Lets try changing it.
with tempfile.TemporaryDirectory() as directory:
metadata_file = Path(directory) / "kernel-metadata.json"
metadata_file.write_text(json.dumps({
"id": "matthewfranglen/test-kernel",
"title": "test-kernel",
"code_file": "test.py",
"language": "python",
"kernel_type": "script",
"is_private": True,
"enable_gpu": False,
"enable_internet": False,
"competition_sources": ["hubmap-kidney-segmentation"],
}))
script_file = Path(directory) / "test.py"
script_file.write_text("""
from pathlib import Path
Path("/kaggle/working/output.txt").write_text("goodbye cruel world!")
""")
response = %sx ! kaggle kernels push --path {directory}
print(response)
['Kernel version 2 successfully pushed. Please check progress at https://www.kaggle.com/matthewfranglen/test-kernel']
Once again it has worked!
This actually seems quite straightforward.
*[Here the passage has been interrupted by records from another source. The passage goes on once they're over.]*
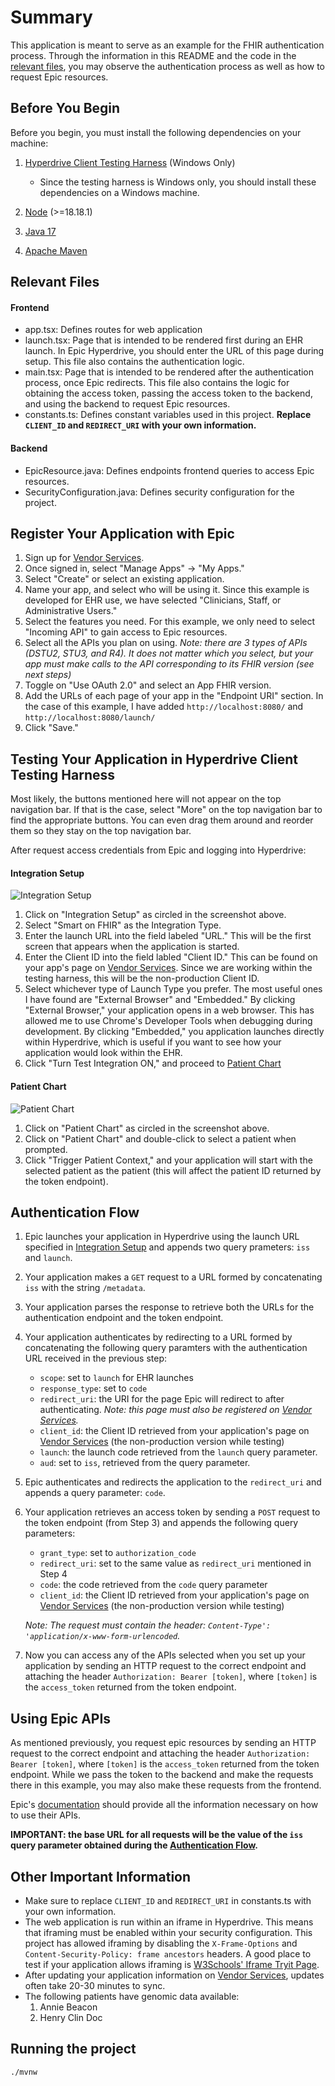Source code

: # Summary

This application is meant to serve as an example for the FHIR authentication process. Through the information in this README and the code in the [relevant files](#relevant-files), you may observe the authentication process as well as how to request Epic resources.

## Before You Begin

Before you begin, you must install the following dependencies on your machine:

1. [Hyperdrive Client Testing Harness](https://open.epic.com/Hyperdrive/HyperdriveDownload) (Windows Only)

   - Since the testing harness is Windows only, you should install these dependencies on a Windows machine.

2. [Node](https://nodejs.org/en/download) (>=18.18.1)

3. [Java 17](https://www.oracle.com/java/technologies/javase/jdk17-archive-downloads.html)

4. [Apache Maven](https://maven.apache.org/download.cgi)

## Relevant Files

#### Frontend

- app.tsx: Defines routes for web application
- launch.tsx: Page that is intended to be rendered first during an EHR launch. In Epic Hyperdrive, you should enter the URL of this page during setup. This file also contains the authentication logic.
- main.tsx: Page that is intended to be rendered after the authentication process, once Epic redirects. This file also contains the logic for obtaining the access token, passing the access token to the backend, and using the backend to request Epic resources.
- constants.ts: Defines constant variables used in this project. **Replace `CLIENT_ID` and `REDIRECT_URI` with your own information.**

#### Backend

- EpicResource.java: Defines endpoints frontend queries to access Epic resources.
- SecurityConfiguration.java: Defines security configuration for the project.

## Register Your Application with Epic

1. Sign up for [Vendor Services](https://vendorservices.epic.com/).
2. Once signed in, select "Manage Apps" -> "My Apps."
3. Select "Create" or select an existing application.
4. Name your app, and select who will be using it. Since this example is developed for EHR use, we have selected "Clinicians, Staff, or Administrative Users."
5. Select the features you need. For this example, we only need to select "Incoming API" to gain access to Epic resources.
6. Select all the APIs you plan on using. _Note: there are 3 types of APIs (DSTU2, STU3, and R4). It does not matter which you select, but your app must make calls to the API corresponding to its FHIR version (see next steps)_
7. Toggle on "Use OAuth 2.0" and select an App FHIR version.
8. Add the URLs of each page of your app in the "Endpoint URI" section. In the case of this example, I have added `http://localhost:8080/` and `http://localhost:8080/launch/`
9. Click "Save."

## Testing Your Application in Hyperdrive Client Testing Harness

Most likely, the buttons mentioned here will not appear on the top navigation bar. If that is the case, select "More" on the top navigation bar to find the appropriate buttons. You can even drag them around and reorder them so they stay on the top navigation bar.

After request access credentials from Epic and logging into Hyperdrive:

#### Integration Setup

![Integration Setup](./README_screenshots/integration_setup.png)

1. Click on "Integration Setup" as circled in the screenshot above.
2. Select "Smart on FHIR" as the Integration Type.
3. Enter the launch URL into the field labeled "URL." This will be the first screen that appears when the application is started.
4. Enter the Client ID into the field labled "Client ID." This can be found on your app's page on [Vendor Services](https://vendorservices.epic.com/). Since we are working within the testing harness, this will be the non-production Client ID.
5. Select whichever type of Launch Type you prefer. The most useful ones I have found are "External Browser" and "Embedded." By clicking "External Browser," your application opens in a web browser. This has allowed me to use Chrome's Developer Tools when debugging during development. By clicking "Embedded," you application launches directly within Hyperdrive, which is useful if you want to see how your application would look within the EHR.
6. Click "Turn Test Integration ON," and proceed to [Patient Chart](#patient-chart)

#### Patient Chart

![Patient Chart](./README_screenshots/patient_chart.png)

1. Click on "Patient Chart" as circled in the screenshot above.
2. Click on "Patient Chart" and double-click to select a patient when prompted.
3. Click "Trigger Patient Context," and your application will start with the selected patient as the patient (this will affect the patient ID returned by the token endpoint).

## Authentication Flow

1. Epic launches your application in Hyperdrive using the launch URL specified in [Integration Setup](#integration-setup) and appends two query prameters: `iss` and `launch`.
2. Your application makes a `GET` request to a URL formed by concatenating `iss` with the string `/metadata`.
3. Your application parses the response to retrieve both the URLs for the authentication endpoint and the token endpoint.
4. Your application authenticates by redirecting to a URL formed by concatenating the following query paramters with the authentication URL received in the previous step:
   - `scope`: set to `launch` for EHR launches
   - `response_type`: set to `code`
   - `redirect_uri`: the URI for the page Epic will redirect to after authenticating. _Note: this page must also be registered on [Vendor Services](https://vendorservices.epic.com/)._
   - `client_id`: the Client ID retrieved from your application's page on [Vendor Services](https://vendorservices.epic.com/) (the non-production version while testing)
   - `launch`: the launch code retrieved from the `launch` query parameter.
   - `aud`: set to `iss`, retrieved from the query parameter.
5. Epic authenticates and redirects the application to the `redirect_uri` and appends a query parameter: `code`.
6. Your application retrieves an access token by sending a `POST` request to the token endpoint (from Step 3) and appends the following query parameters:

   - `grant_type`: set to `authorization_code`
   - `redirect_uri`: set to the same value as `redirect_uri` mentioned in Step 4
   - `code`: the code retrieved from the `code` query parameter
   - `client_id`: the Client ID retrieved from your application's page on [Vendor Services](https://vendorservices.epic.com/) (the non-production version while testing)

   _Note: The request must contain the header: `Content-Type': 'application/x-www-form-urlencoded`._

7. Now you can access any of the APIs selected when you set up your application by sending an HTTP request to the correct endpoint and attaching the header `Authorization: Bearer [token]`, where `[token]` is the `access_token` returned from the token endpoint.

## Using Epic APIs

As mentioned previously, you request epic resources by sending an HTTP request to the correct endpoint and attaching the header `Authorization: Bearer [token]`, where `[token]` is the `access_token` returned from the token endpoint. While we pass the token to the backend and make the requests there in this example, you may also make these requests from the frontend.

Epic's [documentation](https://fhir.epic.com/Specifications) should provide all the information necessary on how to use their APIs.

**IMPORTANT: the base URL for all requests will be the value of the `iss` query parameter obtained during the [Authentication Flow](#authentication-flow).**

## Other Important Information

- Make sure to replace `CLIENT_ID` and `REDIRECT_URI` in constants.ts with your own information.
- The web application is run within an iframe in Hyperdrive. This means that iframing must be enabled within your security configuration. This project has allowed iframing by disabling the `X-Frame-Options` and `Content-Security-Policy: frame ancestors` headers. A good place to test if your application allows iframing is [W3Schools' Iframe Tryit Page](https://www.w3schools.com/tags/tryit.asp?filename=tryhtml_iframe).
- After updating your application information on [Vendor Services](https://vendorservices.epic.com/), updates often take 20-30 minutes to sync.
- The following patients have genomic data available:
  1. Annie Beacon
  2. Henry Clin Doc

## Running the project

`./mvnw`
As far as integrating this with git - I don’t think it’s possible. The kaggle API cannot reasonably be added as a remote as it has rather different behaviour. While a push hook could be used to keep the Kaggle kernel up to date, I think I would rather use a make target to manually update it.
If only there was a way to handle multiple files in a kernel, then working with Kaggle would integrate much more tightly with my existing workflow. Perhaps I can create an auto script smasher that puts all of the different files into one? Something for another day I think.